To update a running service

  1. Open the Amazon ECS console at https://console.aws.amazon.com/ecs/.

  2. On the navigation bar, select the Region that your cluster is in.

  3. In the navigation pane, choose Clusters.

  4. On the Clusters page, select the name of the cluster in which your service resides.

  5. On the Cluster: name page, choose Services.

  6. Check the box to the left of the service to update and choose Update.

  7. On the Configure service page, your service information is pre-populated. Change the task definition, platform version, deployment configuration, or number of desired tasks (or any combination of these) and choose Next step.

    Note

    To have your service use a newly updated Docker image with the same tag as in the existing task definition (for example, my_image:latest) or keep the current settings for your service, select Force new deployment. The new tasks launched by the deployment pull the current image/tag combination from your repository when they start. The Force new deployment option is also used when updating a Fargate task to use a more current platform version when you specify LATEST. For example, if you specified LATEST and your running tasks are using the 1.0.0 platform version and you want them to relaunch using a newer platform version.

  8. On the Configure deployments page, if your service is using the blue/green deployment type, the components of your service deployment is pre-populated. Confirm the following settings.

    1. For Application name, choose the AWS CodeDeploy application of which your service is a part.

    2. For Deployment group name, choose the AWS CodeDeploy deployment group of which your service is a part.

    3. Select the deployment lifecycle event hooks and the associated Lambda functions to execute as part of the new revision of the service deployment. The available lifecycle hooks are:

      • BeforeInstall – Use this deployment lifecycle event hook to invoke a Lambda function before the replacement task set is created. The result of the Lambda function at this lifecycle event does not trigger a rollback.

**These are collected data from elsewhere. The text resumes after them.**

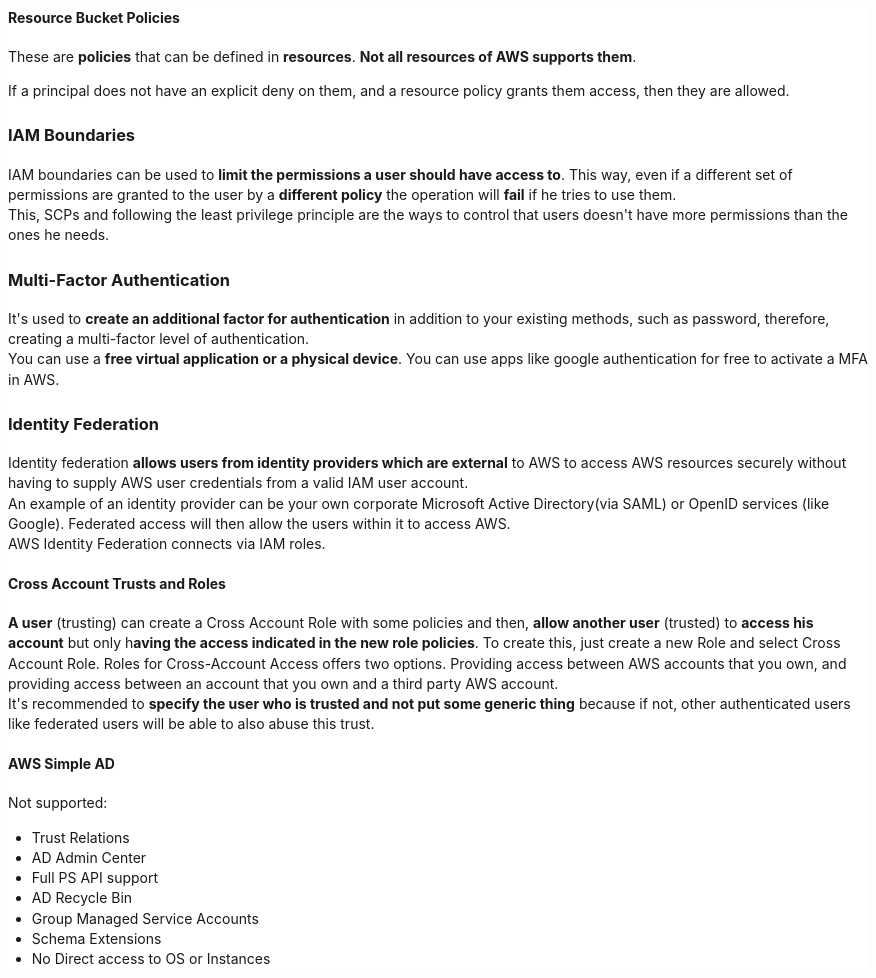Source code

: #### Resource Bucket Policies

These are **policies** that can be defined in **resources**. **Not all resources of AWS supports them**.

If a principal does not have an explicit deny on them, and a resource policy grants them access, then they are allowed.

### IAM Boundaries

IAM boundaries can be used to **limit the permissions a user should have access to**. This way, even if a different set of permissions are granted to the user by a **different policy** the operation will **fail** if he tries to use them.\
This, SCPs and following the least privilege principle are the ways to control that users doesn't have more permissions than the ones he needs.

### Multi-Factor Authentication

It's used to **create an additional factor for authentication** in addition to your existing methods, such as password, therefore, creating a multi-factor level of authentication.\
You can use a **free virtual application or a physical device**. You can use apps like google authentication for free to activate a MFA in AWS.

### Identity Federation

Identity federation **allows users from identity providers which are external** to AWS to access AWS resources securely without having to supply AWS user credentials from a valid IAM user account.\
An example of an identity provider can be your own corporate Microsoft Active Directory(via SAML) or OpenID services (like Google). Federated access will then allow the users within it to access AWS.\
AWS Identity Federation connects via IAM roles.

#### Cross Account Trusts and Roles

**A user** (trusting) can create a Cross Account Role with some policies and then, **allow another user** (trusted) to **access his account** but only h**aving the access indicated in the new role policies**. To create this, just create a new Role and select Cross Account Role. Roles for Cross-Account Access offers two options. Providing access between AWS accounts that you own, and providing access between an account that you own and a third party AWS account.\
It's recommended to **specify the user who is trusted and not put some generic thing** because if not, other authenticated users like federated users will be able to also abuse this trust.

#### AWS Simple AD

Not supported:

* Trust Relations
* AD Admin Center
* Full PS API support
* AD Recycle Bin
* Group Managed Service Accounts
* Schema Extensions
* No Direct access to OS or Instances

      • AfterInstall – Use this deployment lifecycle event hook to invoke a Lambda function after the replacement task set is created. The result of the Lambda function at this lifecycle event can trigger a rollback.

      • BeforeAllowTraffic – Use this deployment lifecycle event hook to invoke a Lambda function before the production traffic has been rerouted to the replacement task set. The result of the Lambda function at this lifecycle event can trigger a rollback.

      • AfterAllowTraffic – Use this deployment lifecycle event hook to invoke a Lambda function after the production traffic has been rerouted to the replacement task set. The result of the Lambda function at this lifecycle event can trigger a rollback.

      For more information about lifecycle hooks, see AppSpec 'hooks' Section in the AWS CodeDeploy User Guide.

  9. Choose Next step.

  10. On the Configure network page, your network information is pre-populated. In the Load balancing section, if your service is using the blue/green deployment type, select the listeners to associate with the target groups. Change the health check grace period (if desired) and choose Next step.

  11. (Optional) You can use Service Auto Scaling to scale your service up and down automatically in response to CloudWatch alarms.

    1. Under Optional configurations, choose Configure Service Auto Scaling.

    2. Proceed to Step 5: (Optional) Configuring Your Service to Use Service Auto Scaling.

    3. Complete the steps in that section and then return.

  12. Choose Update Service to finish and update your service.